This is my Saturday news story on the 49ers’ Day 2 draft picks.
SANTA CLARA — Analysts thought the 49ers’ biggest needs were on the outside, at cornerback and at wide receiver. Everyone thought that.
Everyone except the 49ers.
San Francisco spent its first five draft picks building up the middle of its team. The 49ers drafted a safety, a running back, a center, an inside linebacker and a guard.
In the first round, the 49ers drafted a safety — Jimmie Ward. He will cover slot receivers in the middle of the field next season.
In the second, the 49ers’ drafted a running back — Carlos Hyde.
He’s not a finesse, outside runner like the 49ers’ current backup running backs Kendall Hunter and LaMichael James. Hyde is a 230-pound battering ram.
“I would describe my game as ‘violent,’ ” Hyde told Bay Area reporters on a conference call Friday evening.
It’s strange to think of the running back position as a need for the 49ers. They consistently have one of the best running games in the NFL.
But Frank Gore turns 31 on May 14.
He had one of the worst seasons of his career last yar, averaging just 4.1 yards per carry.
Gore’s 2013 season got worse as it went on.
He averaged just 3.4 yards per carry over his final six games, and just 1.08 yards per carry against the Seahawks in the NFC championship game. The 49ers can’t rely on him to carry the load like he used to.
If Gore continues to decline, Hyde could become the starter as soon as next season.
“I’m definitely going to compete to get that starting job and keep that running game alive that Frank Gore brought to the 49ers,” said Hyde.
In the third round, the 49ers drafted a center, an inside linebacker and offensive tackle.
The center was Marcus Martin from USC. The 49ers took him with the 70th pick after trading down with the Jacksonville Jaguars from pick No. 61.
“My versatility allows me to play anywhere inside on the offensive line, whether it’s at left guard, right guard or center,” Martin said on a conference call.
With the 77th pick, the 49ers drafted inside linebacker Chris Borland from Wisconsin. The 49ers already have two of the best inside linebackers in the NFL — Patrick Willis and NaVorro Bowman.
Borland could back up those two for most of his career.
But Bowman will miss the first half of the season as he rehabs his surgically repaired ACL.
The middle of the defense is so important to the 49ers that they spent a third-round pick just to replace Bowman for half of a season.
For good measure, the 49ers drafted a guard with the final pick in the third round — Brandon Thomas from Clemson. He won’t even play for the 49ers next season.
He tore his right ACL in April. The 49ers still preferred him to the receivers and cornerbacks that were available in the third round.
Before day two of the draft started, the 49ers traded for veteran receiver Stevie Johnson. Johnson turns 28 on July 22 and has produced three 1,000-yard receiving seasons during his NFL career.

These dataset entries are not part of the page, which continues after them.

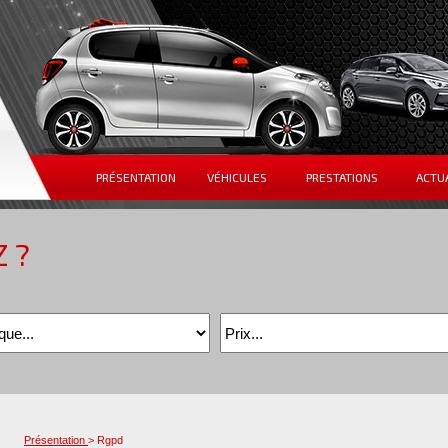
PRÉSENTATION
VÉHICULES
PRESTATIONS
ACTU
 ?
Présentation
> Rgpd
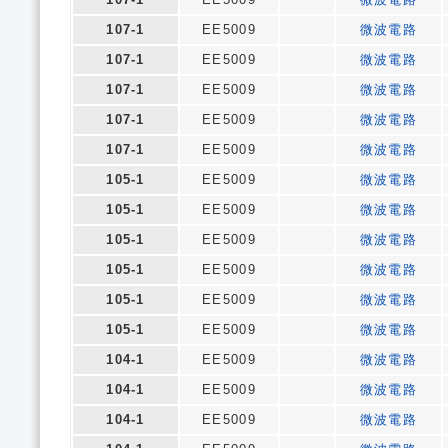
107-1
EE5009
微波電路
107-1
EE5009
微波電路
107-1
EE5009
微波電路
107-1
EE5009
微波電路
107-1
EE5009
微波電路
105-1
EE5009
微波電路
105-1
EE5009
微波電路
105-1
EE5009
微波電路
105-1
EE5009
微波電路
105-1
EE5009
微波電路
105-1
EE5009
微波電路
104-1
EE5009
微波電路
104-1
EE5009
微波電路
104-1
EE5009
微波電路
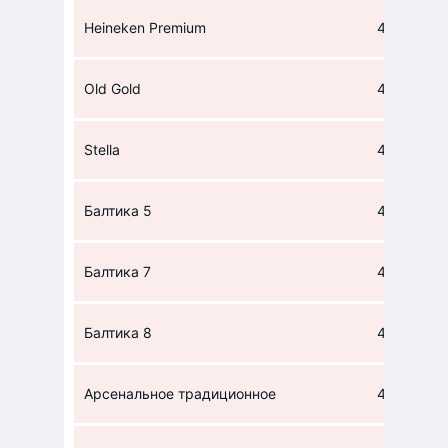
Heineken Premium
43
Old Gold
44
Stella
44
Балтика 5
45
Балтика 7
45
Балтика 8
45
Арсенальное традиционное
45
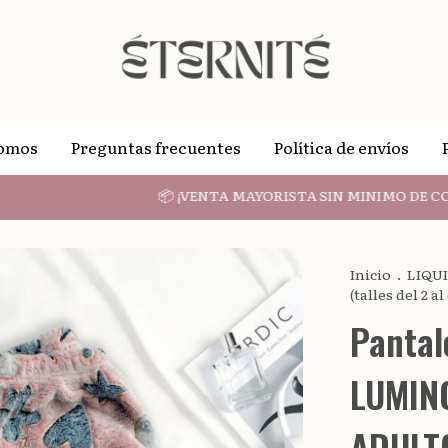
Somos
Preguntas frecuentes
Política de envíos
📦 ¡VENTA MAYORISTA SIN MINIMO DE COMPR
Inicio
.
LIQU
(talles del 2 
Pantal
LUMINO
ADULT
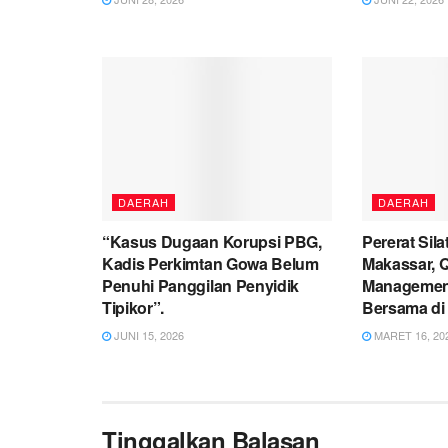
DAERAH
DAERAH
“Kasus Dugaan Korupsi PBG,
Pererat Sil
Kadis Perkimtan Gowa Belum
Makassar, 
Penuhi Panggilan Penyidik
Management
Tipikor”.
Bersama di 
JUNI 15, 2026
MARET 16, 20
Tinggalkan Balasan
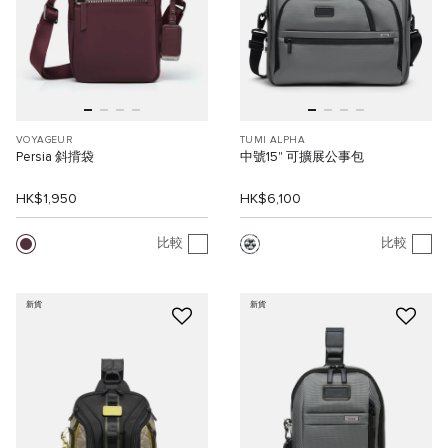
VOYAGEUR
TUMI ALPHA
Persia 斜揹袋
中號15" 可擴展公事包
HK$1,950
HK$6,100
比較
比較
新貨
新貨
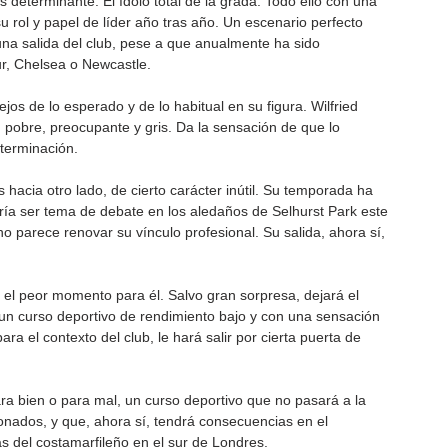
ás determinante. El ídolo total de la grada. Todo ello con una 
rol y papel de líder año tras año. Un escenario perfecto 
una salida del club, pese a que anualmente ha sido 
r, Chelsea o Newcastle.
os de lo esperado y de lo habitual en su figura. Wilfried 
 pobre, preocupante y gris. Da la sensación de que lo 
terminación.
 hacia otro lado, de cierto carácter inútil. Su temporada ha 
dría ser tema de debate en los aledaños de Selhurst Park este 
 parece renovar su vínculo profesional. Su salida, ahora sí, 
n el peor momento para él. Salvo gran sorpresa, dejará el 
n curso deportivo de rendimiento bajo y con una sensación 
a el contexto del club, le hará salir por cierta puerta de 
ara bien o para mal, un curso deportivo que no pasará a la 
ionados, y que, ahora sí, tendrá consecuencias en el 
 del costamarfileño en el sur de Londres.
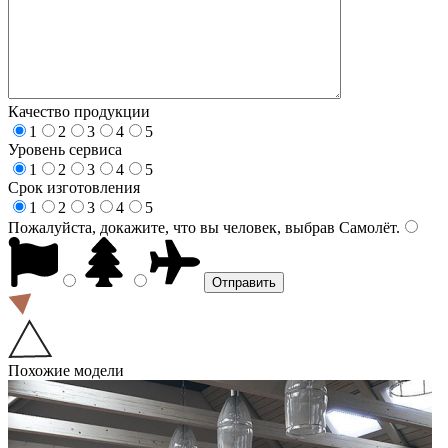
Качество продукции
1
2
3
4
5
Уровень сервиса
1
2
3
4
5
Срок изготовления
1
2
3
4
5
Пожалуйста, докажите, что вы человек, выбрав
Самолёт
.
Похожие модели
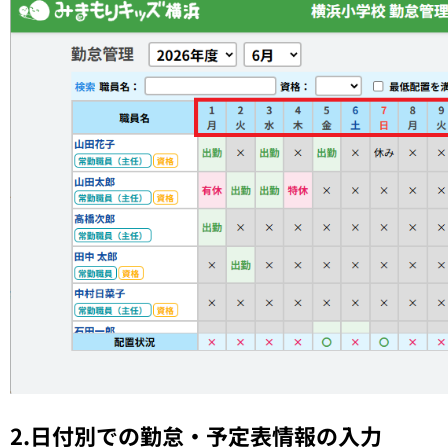
2.日付別での勤怠・予定表情報の入力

But he is not a speed receiver. He is a possession receiver who excels in the slot, meaning the middle of the field, just like the 49ers’ two current two starting wideouts — Michael Crabtree and Anquan Boldin.
The 49ers still have not added a speedster who can run down the sideline and beat a defense deep.
This should not surprise you.
Trent Baalke revealed his draft philosophy way back in February at the NFL combine. “You want to take away the middle of the field,” he told reporters at a press conference.
“The best way to do it is having strength up the middle. If you can do that in the game, you stand a very good chance of winning week in and week out. So we place a big emphasis on that.”
When the third round ended Friday night, Baalke held a press conference in the 49ers’ defensive meeting room.
He was asked if he had planned to fortify the middle of the 49ers in this draft.
“Big in the middle wins a lot of football games,” Baalke said. “We felt we did that.”